Here is a question that I cannot figure out myself: Let $H$ and $K$ be separable Hilbert spaces (possibly infinite-dimensional), and $\lbrace e_i\rbrace_{i\in \mathbb{N}}$ be the orthonormal basis for $H$. $T: H \to K$ a $\textbf{linear operator (not necessarily bounded)}$ such that $$\sum_{i\in\mathbb{N}}\vert\vert T(e_i)\vert\vert_{K}^2< \infty$$ Where $\vert \vert \cdot\vert\vert_{K}$ is the norm of $K$ induced by inner product. $\textbf{Prove or disprove}$ that $T$ is a bounded linear operator.
The key problem here is that I cannot passage the limit, i.e., $T(\sum\limits_{i}e_i) = \sum\limits_{i}T(e_i)$ may not hold. Thanks in advance for any help!
Best Answer
It is somewhat surprising, but in fact the statement is not true.

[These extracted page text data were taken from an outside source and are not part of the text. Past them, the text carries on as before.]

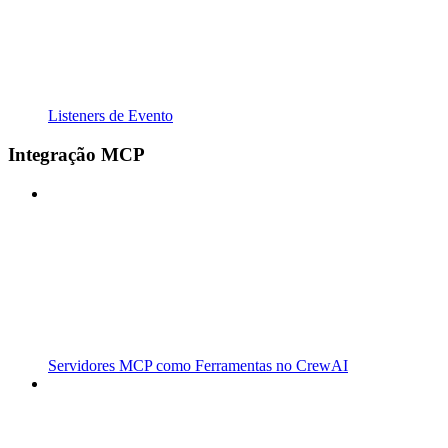
Listeners de Evento
Integração MCP
Servidores MCP como Ferramentas no CrewAI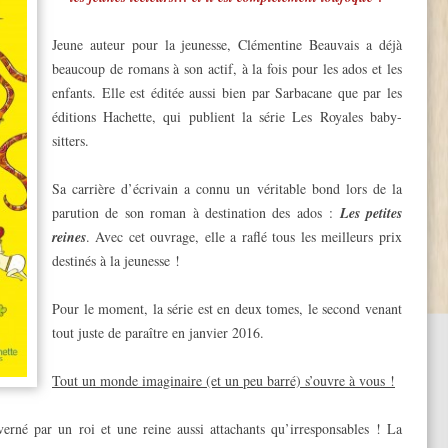
Jeune auteur pour la jeunesse, Clémentine Beauvais a déjà
beaucoup de romans à son actif, à la fois pour les ados et les
enfants. Elle est éditée aussi bien par Sarbacane que par les
éditions Hachette, qui publient la série Les Royales baby-
sitters.
Sa carrière d’écrivain a connu un véritable bond lors de la
parution de son roman à destination des ados :
Les petites
reines
. Avec cet ouvrage, elle a raflé tous les meilleurs prix
destinés à la jeunesse !
Pour le moment, la série est en deux tomes, le second venant
tout juste de paraître en janvier 2016.
Tout un monde imaginaire (et un peu barré) s’ouvre à vous !
erné par un roi et une reine aussi attachants qu’irresponsables ! La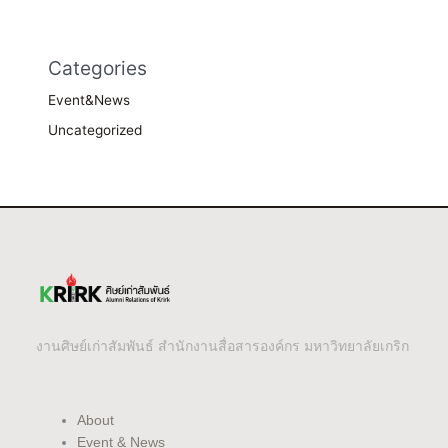
Categories
Event&News
Uncategorized
งานศิษย์เก่าสัมพันธ์ สำนักงานสื่อสารองค์กร มหาวิทยาลัยเกริก
About
Event & News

Counterexample: We know that $(e_n)_{n\in \mathbb{N}}$ are linearly independent. Thus, we can extend this to a basis $(e_\lambda)_{\lambda \in \mathbb{N}\cup \Lambda}$ of $H$. As the Hamel basis of an infinite-dimensional Hilbert space is not countable (by Baire's theorem), we know that there exists a countably infinite subset $S\subset \Lambda$ and we can wlog write $S=\mathbb{Z}_{<0}$. Pick any $0\neq w_0\in K$ and define $A$ to be the linear extension of
$$ A(e_\lambda)= \begin{cases} T(e_\lambda),& \lambda \in \mathbb{N},\\ \vert \lambda \vert w_0,& \lambda \in \mathbb{Z}_{<0},\\ 0,& \text{ otherwise.} \end{cases} $$
This operator $A$ is by definition linear, it is unbounded (as $\vert A(e_{-n}) \vert = \vert n \vert \cdot \vert w_0 \vert \rightarrow \infty $ for $n\rightarrow \infty$) and we have $$ \sum_{n\in \mathbb{N}} \Vert A(e_n) \Vert_K^2 = \sum_{n\in \mathbb{N}} \Vert T(e_n) \Vert_K^2 < \infty. $$
A true version: The following statement would be correct: If $T:H \rightarrow K$ is such that for all $\sum_{n\in \mathbb{N}} a_n e_n \in H$ $$ T(\sum_{n\in \mathbb{N}} a_n e_n) = \sum_{n\in \mathbb{N}} a_n T(e_n) $$ and $$ \sum_{n\in \mathbb{N}} \Vert T(e_n) \Vert_K^2 <\infty,$$ then $T$ is a bounded operator (simply by Cauchy-Schwarz and the fact that $\Vert \sum_{n\in \mathbb{N}} a_n e_n \Vert_H^2 = \sum_{n\in \mathbb{N}} \vert a_n \vert^2$). In fact, in this setting, $T$ is a Hilbert-Schmidt operator and thus even compact.